Wie könnte ich meiner Schwester helfen?

Guten Abend miteinander,

ich hoffe, Ihr hattet alle ein schönes Weihnachtsfest. Meines war stellenweise nur semi weihnachtlich, weshalb ich mich heute an Euch wende.

Gleich vorab, ich habe selbst noch keine Kinder, sondern nur ein Sternchen, mit dem ich gut zurecht komme. Daher auch keine Erziehungserfahrung und ich möchte mir dahingehend eigentlich auch keine großen Ratschläge anmaßen.

Mein Problem ist Folgendes:
Meine Schwester und Ihr Partner haben ein Kleinkind, ihr erstes, ein Wunschkind. Wir haben Weihnachten gemeinsam Zeit verbracht. Wir sehen uns zurzeit leider nur alle paar Wochen, da wir alle beruflich wie privat stark eingespannt sind. In der Schwangerschaft und im ersten Jahr mit dem Baby haben wir viel Zeit miteinander verbracht. Die Schwangerschaft war geplant, verlief entspannt und bis kurz nach der Geburt war meine Schwester ein sehr gelassener lockerer Mensch. Das änderte sich jedoch nach kurzer Zeit, auch, da sie in Bezug auf den Umgang mit dem Kind gewisse Prinzipien verfolgt, die zwangsläufig vielleicht etwas anstrengender sind. So musste das Kind noch nie im eigenen Bett schlafen, wird zu nichts gezwungen, darf von Anfang an sehr viel selbst entscheiden und Pläne werden häufig geändert, um es ihm recht zu machen. Es gibt gefühlt keine Regeln oder Grenzen. Wenn mal welche gesetzt werden und es beginnt zu weinen/schreien, wird schnell nachgegeben. Das Kind ist seither also Mittelpunkt von allem. Ich habe das offen gestanden noch nie so ganz gut gefunden, weil ich denke, dass es keine so gute Vorbereitung auf das Leben draußen ist, wenn es keinerlei Regeln oder Grenzen gibt. Das zeigte dann auch der Einstieg in den Kita-Alltag. Im Übrigen hat der Vater des Kindes kaum Einfluss auf die Situation. Sie vertraut ihm das Kind (seit der Geburt) kaum an und kritisiert ihn am laufenden Band, auch für die Art und Weise, wie er mit dem Kind interagiert, sodass er darin auch heute noch recht unsicher ist, wobei er eigentlich ein ganz liebevoller Papa ist.

= = =

### Arbeitsauftrag a
Beantworte anhand des Textauszugs:
(i) Was hat die schreibende Person statt eigener Kinder?
(ii) Wie verlief die Schwangerschaft der Schwester?
(iii) Wo musste das Kind noch nie schlafen?

(Gespeicherte Einträge)
= = =

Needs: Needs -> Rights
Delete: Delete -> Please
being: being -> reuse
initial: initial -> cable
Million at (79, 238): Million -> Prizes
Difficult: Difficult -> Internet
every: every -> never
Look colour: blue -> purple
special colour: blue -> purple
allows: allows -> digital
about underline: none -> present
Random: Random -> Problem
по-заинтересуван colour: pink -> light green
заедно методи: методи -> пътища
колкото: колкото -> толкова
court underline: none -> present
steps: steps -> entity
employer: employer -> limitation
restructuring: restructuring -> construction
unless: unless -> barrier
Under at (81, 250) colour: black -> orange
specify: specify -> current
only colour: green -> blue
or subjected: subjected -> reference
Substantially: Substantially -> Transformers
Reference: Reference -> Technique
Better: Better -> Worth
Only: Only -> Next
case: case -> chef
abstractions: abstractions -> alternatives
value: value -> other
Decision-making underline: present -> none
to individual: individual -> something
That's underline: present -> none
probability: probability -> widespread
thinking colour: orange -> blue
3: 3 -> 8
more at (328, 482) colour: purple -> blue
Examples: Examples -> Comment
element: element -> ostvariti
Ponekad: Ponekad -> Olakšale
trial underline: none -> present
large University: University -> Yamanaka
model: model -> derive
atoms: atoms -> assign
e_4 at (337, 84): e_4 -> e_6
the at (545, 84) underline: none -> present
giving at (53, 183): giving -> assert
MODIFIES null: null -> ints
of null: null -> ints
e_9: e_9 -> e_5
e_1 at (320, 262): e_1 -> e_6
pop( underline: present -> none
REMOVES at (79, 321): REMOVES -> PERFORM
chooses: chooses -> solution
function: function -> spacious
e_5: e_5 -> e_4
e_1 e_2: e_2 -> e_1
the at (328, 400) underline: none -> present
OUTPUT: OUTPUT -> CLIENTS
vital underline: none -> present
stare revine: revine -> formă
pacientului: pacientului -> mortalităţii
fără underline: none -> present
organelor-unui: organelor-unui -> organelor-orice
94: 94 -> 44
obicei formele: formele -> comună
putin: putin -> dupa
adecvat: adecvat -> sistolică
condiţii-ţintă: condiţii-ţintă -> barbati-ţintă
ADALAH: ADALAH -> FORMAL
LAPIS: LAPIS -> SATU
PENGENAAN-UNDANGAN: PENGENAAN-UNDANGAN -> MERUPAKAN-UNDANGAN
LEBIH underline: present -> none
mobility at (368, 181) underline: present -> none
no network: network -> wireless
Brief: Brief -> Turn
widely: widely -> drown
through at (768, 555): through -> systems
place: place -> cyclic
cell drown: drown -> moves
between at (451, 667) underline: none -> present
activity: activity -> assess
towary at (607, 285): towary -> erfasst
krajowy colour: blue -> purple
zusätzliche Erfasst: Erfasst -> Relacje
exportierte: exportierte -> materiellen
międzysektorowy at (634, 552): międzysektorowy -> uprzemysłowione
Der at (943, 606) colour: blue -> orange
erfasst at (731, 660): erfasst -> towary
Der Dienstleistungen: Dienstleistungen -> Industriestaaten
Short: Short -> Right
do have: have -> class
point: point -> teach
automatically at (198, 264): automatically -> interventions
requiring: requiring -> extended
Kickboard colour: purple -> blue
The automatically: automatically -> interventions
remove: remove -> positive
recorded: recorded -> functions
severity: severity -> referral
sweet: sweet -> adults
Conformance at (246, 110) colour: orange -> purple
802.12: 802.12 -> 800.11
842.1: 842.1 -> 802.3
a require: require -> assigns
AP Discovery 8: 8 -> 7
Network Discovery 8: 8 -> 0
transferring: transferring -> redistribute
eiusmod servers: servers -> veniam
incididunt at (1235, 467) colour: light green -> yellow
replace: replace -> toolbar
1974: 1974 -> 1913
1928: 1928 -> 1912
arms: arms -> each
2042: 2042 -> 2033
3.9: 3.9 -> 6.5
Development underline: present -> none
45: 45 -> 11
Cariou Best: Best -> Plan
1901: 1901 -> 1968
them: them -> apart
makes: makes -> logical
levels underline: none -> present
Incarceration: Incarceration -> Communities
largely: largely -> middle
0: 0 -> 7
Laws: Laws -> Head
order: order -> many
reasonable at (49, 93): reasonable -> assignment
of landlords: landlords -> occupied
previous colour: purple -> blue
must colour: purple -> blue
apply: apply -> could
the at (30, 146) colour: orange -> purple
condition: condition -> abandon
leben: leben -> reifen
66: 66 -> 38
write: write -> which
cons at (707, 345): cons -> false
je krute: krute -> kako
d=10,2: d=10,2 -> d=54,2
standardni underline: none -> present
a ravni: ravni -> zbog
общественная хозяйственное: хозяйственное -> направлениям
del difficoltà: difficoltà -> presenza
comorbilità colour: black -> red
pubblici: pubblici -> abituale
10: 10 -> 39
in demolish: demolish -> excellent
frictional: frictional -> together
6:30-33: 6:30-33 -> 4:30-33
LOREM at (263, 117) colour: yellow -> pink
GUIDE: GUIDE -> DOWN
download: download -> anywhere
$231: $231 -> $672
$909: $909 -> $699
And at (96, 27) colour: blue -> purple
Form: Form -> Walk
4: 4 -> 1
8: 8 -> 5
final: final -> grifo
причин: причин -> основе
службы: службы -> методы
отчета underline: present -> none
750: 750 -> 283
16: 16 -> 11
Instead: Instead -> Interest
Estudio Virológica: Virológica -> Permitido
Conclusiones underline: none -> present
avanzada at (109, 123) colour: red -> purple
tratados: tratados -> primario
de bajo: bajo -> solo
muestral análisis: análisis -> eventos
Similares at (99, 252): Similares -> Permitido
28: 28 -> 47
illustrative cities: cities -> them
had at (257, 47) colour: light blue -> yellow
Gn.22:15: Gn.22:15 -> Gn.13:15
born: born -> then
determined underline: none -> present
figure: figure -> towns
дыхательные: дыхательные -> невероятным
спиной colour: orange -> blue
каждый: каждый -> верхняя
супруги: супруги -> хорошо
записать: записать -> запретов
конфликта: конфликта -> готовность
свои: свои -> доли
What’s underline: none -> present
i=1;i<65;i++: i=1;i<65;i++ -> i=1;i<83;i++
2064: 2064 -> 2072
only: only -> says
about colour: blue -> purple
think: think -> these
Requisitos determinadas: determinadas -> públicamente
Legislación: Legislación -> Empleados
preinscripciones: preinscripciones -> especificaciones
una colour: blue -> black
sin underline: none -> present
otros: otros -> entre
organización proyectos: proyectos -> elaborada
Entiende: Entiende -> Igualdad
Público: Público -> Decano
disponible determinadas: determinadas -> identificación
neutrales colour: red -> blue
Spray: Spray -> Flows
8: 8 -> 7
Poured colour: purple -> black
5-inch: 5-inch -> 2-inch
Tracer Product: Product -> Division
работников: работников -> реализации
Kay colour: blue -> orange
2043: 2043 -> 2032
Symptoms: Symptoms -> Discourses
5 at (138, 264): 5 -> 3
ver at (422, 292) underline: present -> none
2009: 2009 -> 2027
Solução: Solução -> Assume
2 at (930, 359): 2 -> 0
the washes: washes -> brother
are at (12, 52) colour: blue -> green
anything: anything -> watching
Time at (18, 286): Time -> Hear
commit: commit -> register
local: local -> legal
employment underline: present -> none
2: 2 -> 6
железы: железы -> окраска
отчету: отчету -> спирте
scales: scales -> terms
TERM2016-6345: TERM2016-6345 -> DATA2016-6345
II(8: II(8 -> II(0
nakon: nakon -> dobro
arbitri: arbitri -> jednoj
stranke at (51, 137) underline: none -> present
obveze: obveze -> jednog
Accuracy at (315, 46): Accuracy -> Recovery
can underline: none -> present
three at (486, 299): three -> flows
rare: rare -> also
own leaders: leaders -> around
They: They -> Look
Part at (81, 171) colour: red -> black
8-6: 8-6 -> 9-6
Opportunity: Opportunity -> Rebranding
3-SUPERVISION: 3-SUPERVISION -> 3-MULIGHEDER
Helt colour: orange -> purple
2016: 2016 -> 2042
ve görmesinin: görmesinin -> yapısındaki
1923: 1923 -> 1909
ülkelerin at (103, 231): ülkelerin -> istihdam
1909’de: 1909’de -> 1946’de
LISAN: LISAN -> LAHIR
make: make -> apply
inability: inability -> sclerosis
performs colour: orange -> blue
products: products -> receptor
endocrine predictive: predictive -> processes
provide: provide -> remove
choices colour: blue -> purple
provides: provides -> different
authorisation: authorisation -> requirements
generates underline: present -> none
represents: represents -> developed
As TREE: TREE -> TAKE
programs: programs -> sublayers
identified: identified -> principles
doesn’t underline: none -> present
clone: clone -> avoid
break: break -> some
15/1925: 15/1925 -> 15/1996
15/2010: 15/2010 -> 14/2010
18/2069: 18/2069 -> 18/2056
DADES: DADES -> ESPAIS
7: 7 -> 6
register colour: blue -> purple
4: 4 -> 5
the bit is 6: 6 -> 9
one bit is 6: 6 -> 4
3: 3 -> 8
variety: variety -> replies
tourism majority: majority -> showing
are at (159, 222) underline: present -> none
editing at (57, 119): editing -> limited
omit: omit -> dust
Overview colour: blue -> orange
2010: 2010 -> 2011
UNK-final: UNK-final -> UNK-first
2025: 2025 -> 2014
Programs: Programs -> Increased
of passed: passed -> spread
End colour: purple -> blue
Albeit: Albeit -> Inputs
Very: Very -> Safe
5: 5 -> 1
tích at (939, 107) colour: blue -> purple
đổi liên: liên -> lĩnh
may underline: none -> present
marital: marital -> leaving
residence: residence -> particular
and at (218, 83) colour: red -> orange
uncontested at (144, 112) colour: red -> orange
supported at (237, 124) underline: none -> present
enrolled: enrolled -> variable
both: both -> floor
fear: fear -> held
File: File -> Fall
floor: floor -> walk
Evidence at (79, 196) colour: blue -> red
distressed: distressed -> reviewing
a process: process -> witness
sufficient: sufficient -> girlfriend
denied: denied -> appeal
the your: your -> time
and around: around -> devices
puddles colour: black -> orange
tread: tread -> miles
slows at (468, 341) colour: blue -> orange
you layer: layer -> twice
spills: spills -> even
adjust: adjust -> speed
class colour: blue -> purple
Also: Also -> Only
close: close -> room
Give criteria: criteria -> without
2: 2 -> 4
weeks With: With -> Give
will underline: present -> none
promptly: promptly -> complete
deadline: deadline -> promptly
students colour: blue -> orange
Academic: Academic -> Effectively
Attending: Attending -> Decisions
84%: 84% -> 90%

= = =

### Arbeitsauftrag b
Kopiere bitte die Liste unverändert, von ihrer ersten Zeile bis einschließlich der Zeile mit "Under at (81, 250) colour: black -> orange".

### Schriftliche Lösung a
(i) Ein Sternchen.
(ii) Sie war geplant und verlief entspannt.
(iii) Im eigenen Bett.

### Schriftliche Lösung b
Needs: Needs -> Rights
Delete: Delete -> Please
being: being -> reuse
initial: initial -> cable
Million at (79, 238): Million -> Prizes
Difficult: Difficult -> Internet
every: every -> never
Look colour: blue -> purple
special colour: blue -> purple
allows: allows -> digital
about underline: none -> present
Random: Random -> Problem
по-заинтересуван colour: pink -> light green
заедно методи: методи -> пътища
колкото: колкото -> толкова
court underline: none -> present
steps: steps -> entity
employer: employer -> limitation
restructuring: restructuring -> construction
unless: unless -> barrier
Under at (81, 250) colour: black -> orange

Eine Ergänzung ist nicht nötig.